- _Document text_:
++++++
The best photographs help us feel something that we struggle to comprehend. They do not paint 1000 words, they evoke an emotion. And delivering emotional truth, telling a story from the complexity of these situations requires enlightened subjectivity. It requires the first manipulation of picking up the camera. All subsequent manipulations after that pale into insignificance. I understand the desire for some kind of code, but I feel it does the talent of these visual storytellers a disservice.
There has been much attention in the press over a certain Wiki. The Wikileaks affair has raised questions over what counts as journalistic freedom, and what is simply sensationalism, revelation, or open-source espionage. I feel after such an expectant sentence, I should at least lay out my stall before I go on. I think the suppression of the website is outrageous, and gives America no leg to stand on when it turns round and tells China that it should allow greater journalistic freedom. I am inclined to agree with Clay Shirky’s post and position myself on the side of free speech with some reservation. I also think that just dumping a database of leaked documents online isn’t really journalism.
Traditionally great journalists have decided when to use a leak and when to hold, what is of interest and what will not only make mediocre news, but be detrimental for a more general interest. Now before I head down some mystic, quasi-rousseauian route of the free press as diviner of the general will, I will admit that maybe that leaves too much responsibility with the journalists to shape thought. We should all be allowed to discover and express truth for ourselves. But we never consider that we leave to much responsibility with teachers to shape young minds. Let’s just hope our press isn’t like US schools on some things…
Wikileaks isn’t the Wiki that I am concerned with today, though editorial licence, journalistic controls, and potential monopolies on truth are on the agenda.
++++++
- _Supplied material_:

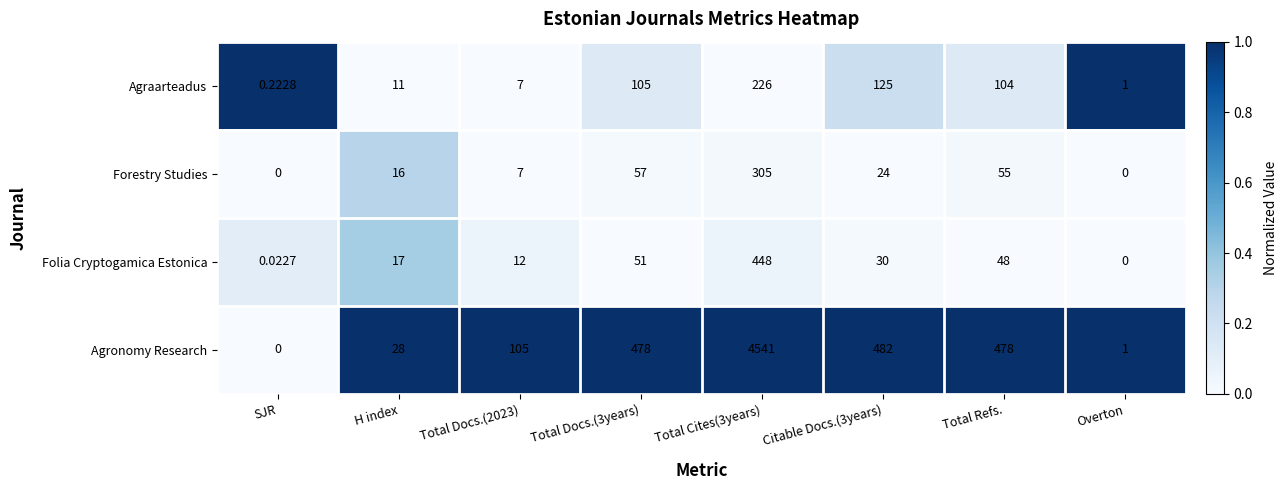

List the series in order of their peak value, lowest first.

Agraarteadus, Forestry Studies, Folia Cryptogamica Estonica, Agronomy Research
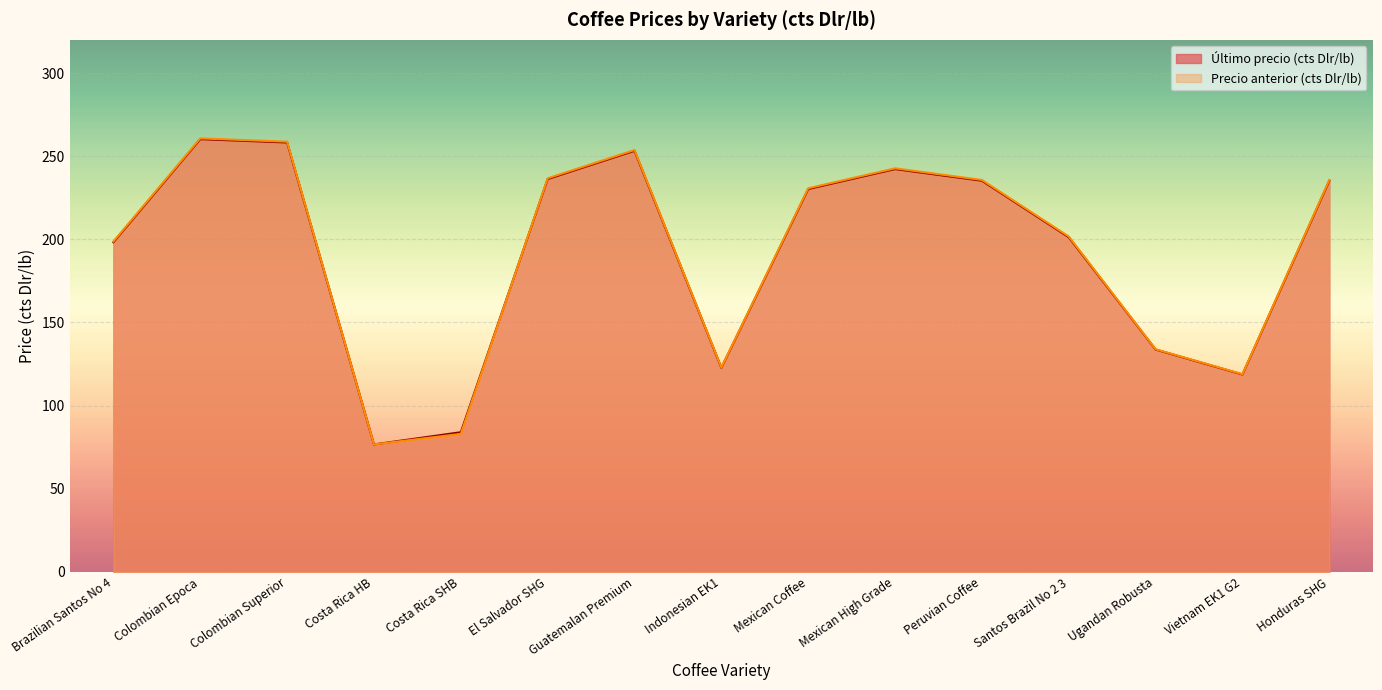

List the series in order of their peak value, highest first.

Precio anterior (cts Dlr/lb), Último precio (cts Dlr/lb)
++++++
- _Required action 1_:
In the essay on photography and Wikileaks, whose post does the writer say they are inclined to agree with?
- _Required action 2_:
Output the passage of the essay on photography and Wikileaks between "The best photographs" and "storytellers a disservice.", inclusive.
- _Required action 3_:
Carry the essay on photography and Wikileaks forward from its final sentence.

- _Reply 1_:
Clay Shirky's post.

- _Reply 2_:
The best photographs help us feel something that we struggle to comprehend. They do not paint 1000 words, they evoke an emotion. And delivering emotional truth, telling a story from the complexity of these situations requires enlightened subjectivity. It requires the first manipulation of picking up the camera. All subsequent manipulations after that pale into insignificance. I understand the desire for some kind of code, but I feel it does the talent of these visual storytellers a disservice.

- _Reply 3_:
When Wikipedia came into being in 2001, it was arguably the first major application of crowdsourcing. Though a study by Nature reported that it was no more inaccurate than the Encyclopaedia Brittanica, vandalism of the site raises some interesting questions about the very nature of truth in these early years of a true time of ‘The internet:IRL’- when online and offline are distinctions that become less relevant. A growing number of university essays, professional presentations and knowledge in general circulation and parlance seems to spring forth from this miasma. When people want to find something out, about history, politics, companies, products or things, they google it, or look at wikipedia.
Even tools online that are there to make our world clearer could be manipulated. Looking to see where a street is on Google Maps, the image could be out of date or doctored or even removed. An chunk of Baghdad that was bombed could still look as it did only minutes earlier, with children playing in the street…
Okay, so that is perhaps a little far fetched, but it wouldn’t take much for someone to adjust an entry for your company or brand online, alter reality essentially. After all, celebrities have woken up to their own deaths as twitter trending topics. Especially as we rely more and more on living in the ‘The internet:IRL’ hybrid space that gradually encroaches more and more on our lives.
To understate the importance of the Internet would be churlish. It may the most important thing to happen to the written word since Gutenburg. But just as moveable type helped end an ecclesiastical monopoly on misinformation, the growth of the web starts a fire-sale on opinion. This doesn’t mean that there should be limits on what people can express whenever and however they like. It is one of the most liberating things about the web. But establishing some way to verify reality, remembering that ‘another website’ is not an attributable source may make sure that the digital layers of our lives aid and abet our IRL elements, rather than allowing a kind of crowd sourced version of Air Strip One’s Ministry of Truth.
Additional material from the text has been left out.